The Damaging Political Legacy Of Addressing The Race Issue
By Frank Salvato
March 21, 2008
Barack Obama recently issued another of his linguistic masterpieces in addressing the issues of racism, hate-speech and his spiritual mentor, the Reverend Jeremiah Wright. His speech was pretty. It was eloquent. It was impassioned. It attempted to approach the true issue in danger of being overshadowed by a sensationalistic mainstream news media; racism in the total of American society, including the Black community. It even included a condemnation of specific statements by Wright, a man Obama says, "...has been like family to me." But Obama's speech fell short in answering some important ideological questions about his belief system and in doing so exposed the Achilles heel of the Progressive-Left where race is concerned: The Progressive-Left, in its quest for a multicultural utopia, simply can't have racial harmony.
One of the biggest buzz-words used by the Progressive-Left -- America's Fifth Column -- is "diversity." They used the idea of advancing diversity as a means to achieving what they hoped -- what they "knew" -- would be a racially and culturally symbiotic utopia where "all men are created equal." The problem with this line of thought is that celebrating diversity factionalizes people; it does not help to bring people together under a commonality.
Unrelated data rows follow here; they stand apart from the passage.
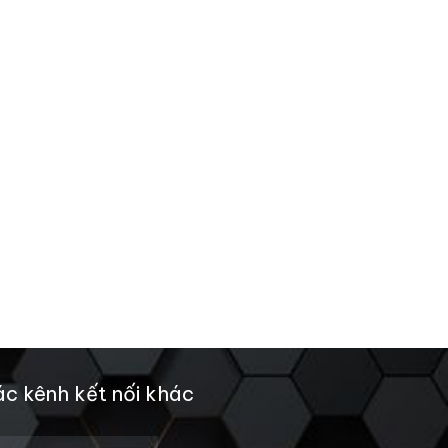
c kênh kết nối khác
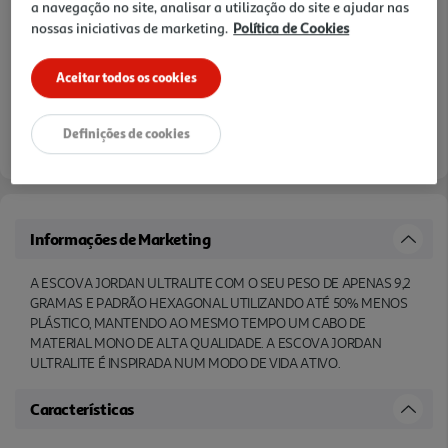
a navegação no site, analisar a utilização do site e ajudar nas
Notas de preparação
nossas iniciativas de marketing.
Política de Cookies
Aceitar todos os cookies
Definições de cookies
Informações de Marketing
A ESCOVA JORDAN ULTRALITE COM O SEU PESO DE APENAS 9,2
GRAMAS E PADRÃO HEXAGONAL UTILIZANDO ATÉ 50% MENOS
PLÁSTICO, MANTENDO AO MESMO TEMPO UM CABO DE
MATERIAL MONO DE ALTA QUALIDADE. A ESCOVA JORDAN
ULTRALITE É INSPIRADA NUM MODO DE VIDA ATIVO.
Características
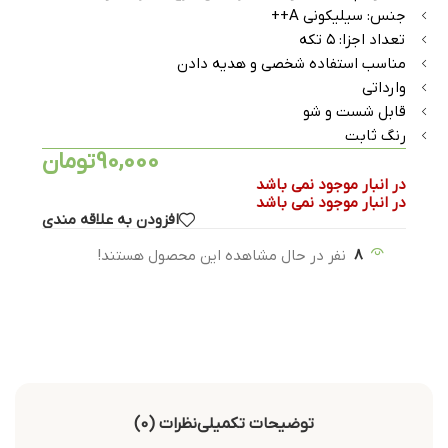
جنس: سیلیکونی A++
تعداد اجزا: ۵ تکه
مناسب استفاده شخصی و هدیه دادن
وارداتی
قابل شست و شو
رنگ ثابت
90,000
تومان
در انبار موجود نمی باشد
در انبار موجود نمی باشد
افزودن به علاقه مندی
8
نفر در حال مشاهده این محصول هستند!
توضیحات تکمیلی
نظرات (0)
By exposing the great racial and cultural divides that exist in the United States -- within all racial and ethnic communities -- Barack Obama is forcing an examination of the ideology of multiculturalism versus e pluribus unum (out of many one), much to the chagrin of the Progressive-Left.
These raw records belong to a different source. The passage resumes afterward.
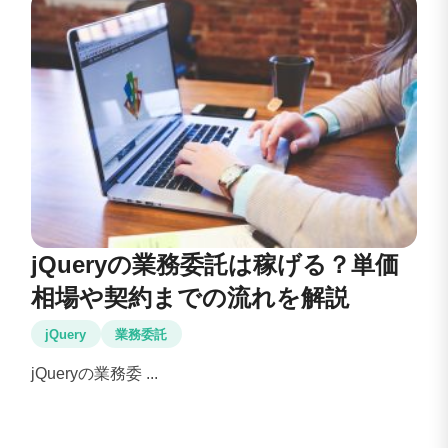
jQueryの業務委託は稼げる？単価
相場や契約までの流れを解説
jQuery
業務委託
jQueryの業務委 ...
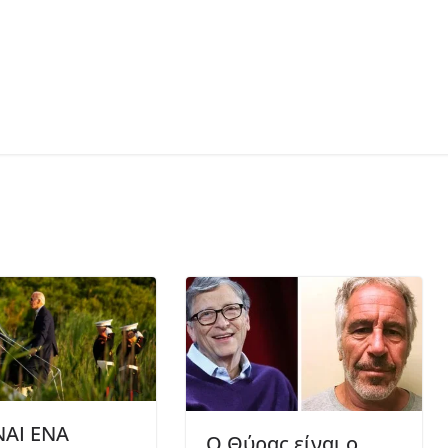
ΝΑΙ ΕΝΑ
Ο Θύρας είναι ο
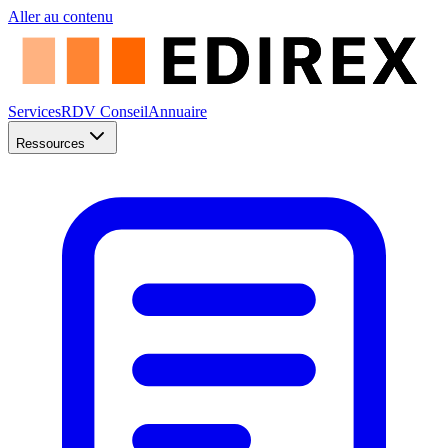
Aller au contenu
Services
RDV Conseil
Annuaire
Ressources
By its very definition, multiculturalism encourages the promotion of individual cultures within a society rather than in only one common culture. Since the "cultural revolution" of the 1960s and 1970s, our society -- guided by the counter-cultural elites -- has embraced the ideology of multiculturalism. In doing so it became "politically incorrect" to identify oneself as simply "an American." To do so was to identify with "the establishment." Instead, mainstream Americans began to refer to themselves as hyphenated Americans: Italian-Americans, African-Americans, Jewish-Americans, Mexican-Americans and so on. In that single vestige of multiculturalism the American Fifth Column achieved two things: they marginalized the importance of identifying ourselves as Americans while culturally mandating the reconfiguration of our identities to emphasize ancestral origin.
In placing the emphasis on ancestral origin, the American Fifth Column encouraged the Balkanization of the United States. The American-Black community rallied around organizations and individuals that championed their African heritage. The American-Mexican community united around organizations and individuals that championed their Mexican heritage. The American-Italians gravitated toward their Italian heritage, and so on. This established individual and separate communities not just in the physical sense, within geographic locations, but in the cultural fabric of our nation. We, as a people, encouraged by the American Fifth Column and manipulated by their false-promise of a racial and cultural utopia, abandoned our American ideology for multiculturalism. We stopped being Americans, although that's the way the rest of the world identified us (and still does), and became an association of different cultures that needs to employ "tolerance" towards other cultures in order to function as a cohesive nation.